Два с половиной года длилось молчание между Лу и Рильке. Наконец Райнер не выдерживает и несмело, деликатно, но с надеждой и той детской открытостью, которая всегда так подкупала её, прерывает эту заколдованную паузу. И, словно рухнувшую плотину, обломки обид и недосказанностей затопит потоком новых писем. Эта переписка составляет огромный том, и порой эти письма будут лучшими поэтическими достижениями их обоих. Они будут писать друг другу до последнего дня, обращаясь друг к другу словами «любимый» и «любимая», которые по негласному договору они будут писать по-русски.

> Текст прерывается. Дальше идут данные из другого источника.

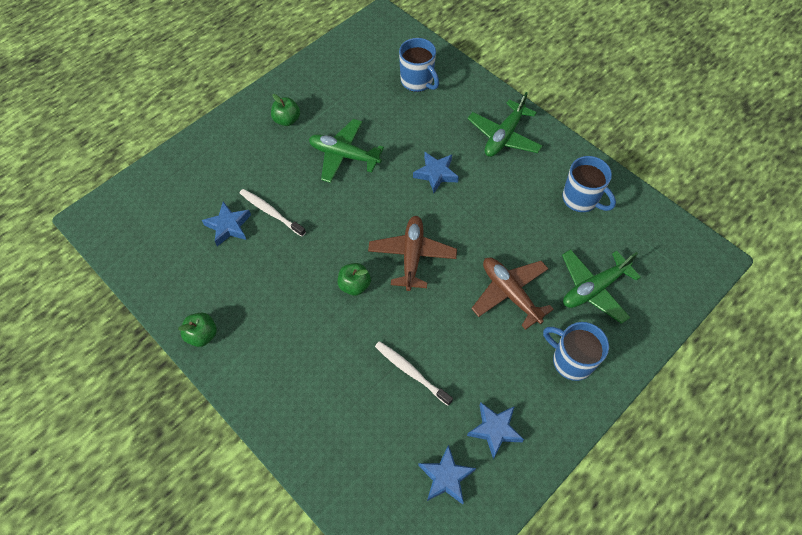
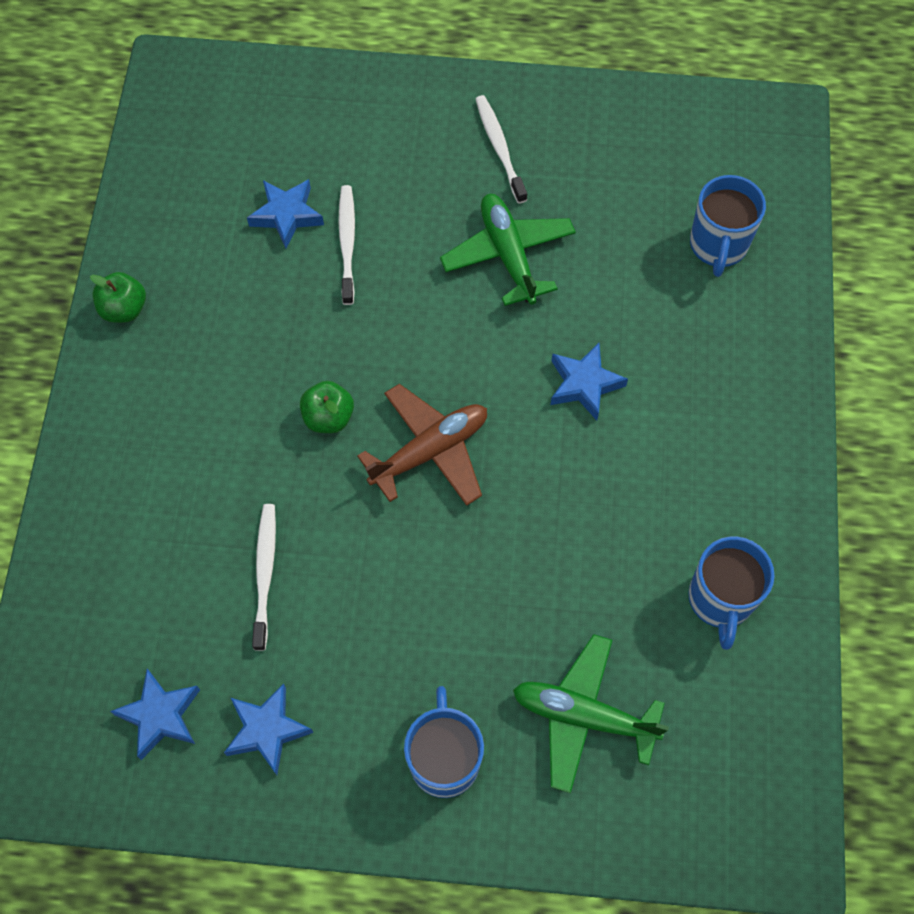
camera: 50 degrees right, 5 degrees up
green apple [271,94,300,126] -> white toothbrush [476,95,527,204]
green plane [468,92,542,157] -> none
brown plane [471,257,554,330] -> none

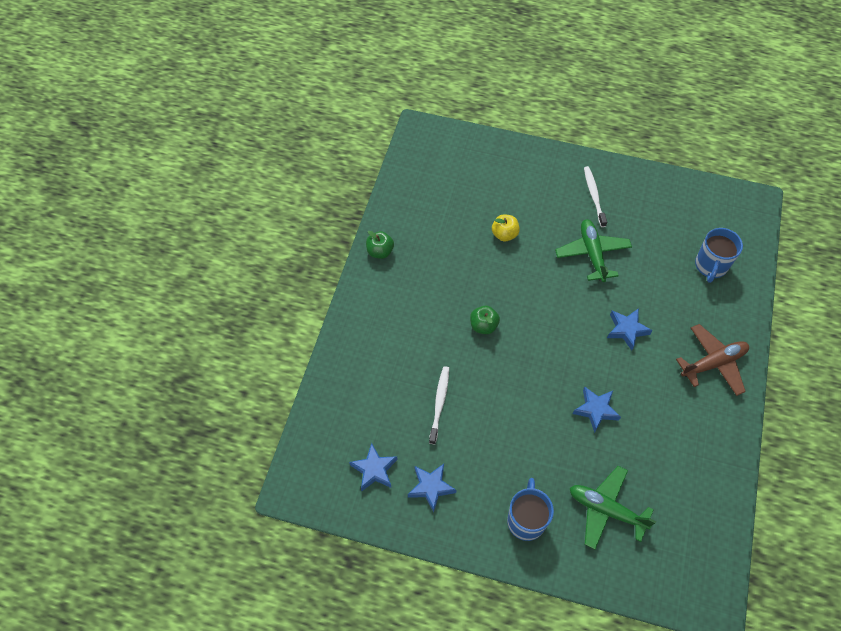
camera: 10 degrees right, 5 degrees down
blue star [247,179,324,249] -> blue star moved to [573,387,621,433]
white toothbrush [339,185,355,305] -> yellow apple [492,214,520,242]
brown plane [357,384,487,506] -> brown plane moved to [676,324,749,396]
blue mug [688,537,775,650] -> none

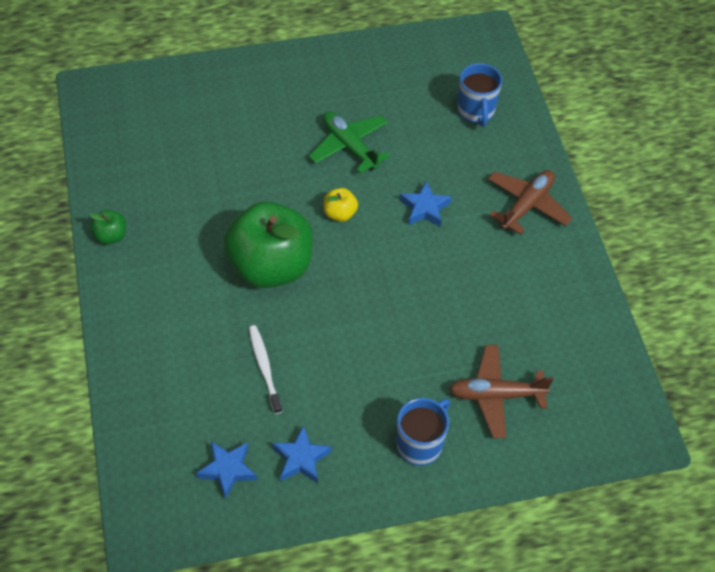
camera: 30 degrees left, 5 degrees down
green apple [470,306,500,334] -> green apple [224,202,313,288], size x2.44
yellow apple [492,214,520,242] -> yellow apple moved to [324,188,358,222]
blue mug [507,478,554,541] -> blue mug turned 60 degrees clockwise [396,398,450,466]
green plane [570,466,656,549] -> brown plane [449,345,553,438]
blue star [573,387,621,433] -> none
white toothbrush [584,166,607,227] -> none

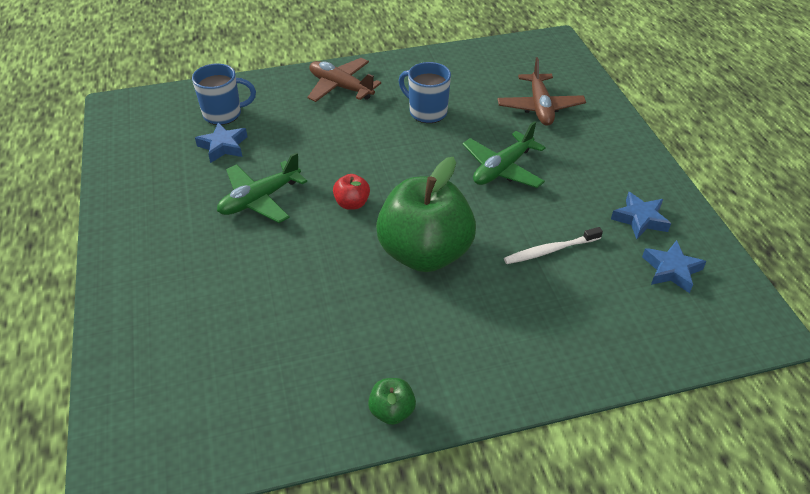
camera: 90 degrees left, 10 degrees down
yellow apple [324,188,358,222] -> red apple [333,174,370,210]
blue mug [396,398,450,466] -> blue mug moved to [399,62,451,123]
blue star [399,181,452,227] -> blue star moved to [195,123,248,163]
none -> green plane [462,121,546,188]

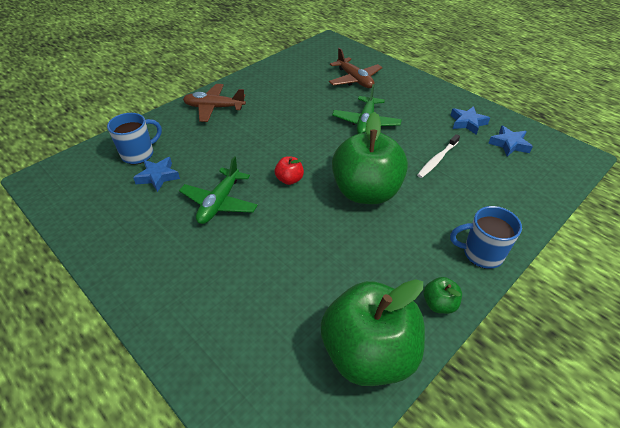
camera: 30 degrees left, 0 degrees up
blue mug [399,62,451,123] -> blue mug moved to [450,206,522,269]
none -> green apple [321,279,425,386]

«Лу, любимая, ведь в твоих руках покоятся мои первые молитвы, о которых я так часто думал и так часто находил в них поддержку издалека. Потому, что они так полнозвучны, и потому, что им так покойно у тебя (и потому, что о них никто, кроме тебя и меня, не знает), — потому я мог найти в них опору. И мне хотелось бы иметь право приехать и приложить другие молитвы, которые возникли с тех пор, к тем, к твоим, в твоируки, в твой тихий дом. Ты пойми, я чужестранец и бедняк. В твоих руках должно остаться всё, что однажды могло бы стать моей родиной, если бы я был сильнее. Райнер».
На фоне длинной вереницы женщин, любивших Рильке, Лу всегда будет оставаться единственной, непререкаемым авторитетом даже в оценке этих спутниц. Она подружится с Кларой Вестхофф, и та будет часто гостить у неё вместе с дочерью.
В разгар войны, в марте 1915 года, Райнер упросит Лу приехать к нему в Мюнхен, где он жил в то время с подругой, молодой художницей Лулу Альберт-Лазар, страстно желавшей познакомиться с Лу. Эта юная художница, младше Лу на тридцать лет, в 1952 году издаст свои воспоминания о Рильке, где опишет и свои впечатления от встречи с Саломе. Больше всего ей хотелось бы разгадать тайну гипнотического воздействия «роскошного тигриного взгляда Лу».
Она тщетно стремилась понять, что Рильке, столь отличный, по её мнению, от Лу, мог столь сильно ценить в этой странной женщине, сочетавшей «сильную чувственность с чем-то чересчур умственным».
«Витальность этой русской, её жизненная сила, существовавшая в ней помимо всей её интеллектуальности, безусловно, наиболее магически действовали на него», — напишет она в своей книге.
Впрочем, для самих Лу и Райнера всё происходящее в Мюнхене было озарено особым, не видным постороннему глазу светом.
«Ты только подумай, Лу, мне казалось, что Добрый Бог исчерпал для меня свою милость, но вдруг, представляешь, я совершенно незаслуженно получаю экстрагонорар от издательства „Инзель“. И поэтому ты должна, должна, должна быть моим гостем! Я надеюсь, что мне не нужно исхитряться, дабы убедить тебя в том, что мой довод о существовании Бога является бесспорным, не правда ли? Скажи мне, ну разве я смогу сделать свою жизнь в будущем разумнее и глубже, ежели таковая меня ещё ждёт, не начав её с нашей совместной встречи?»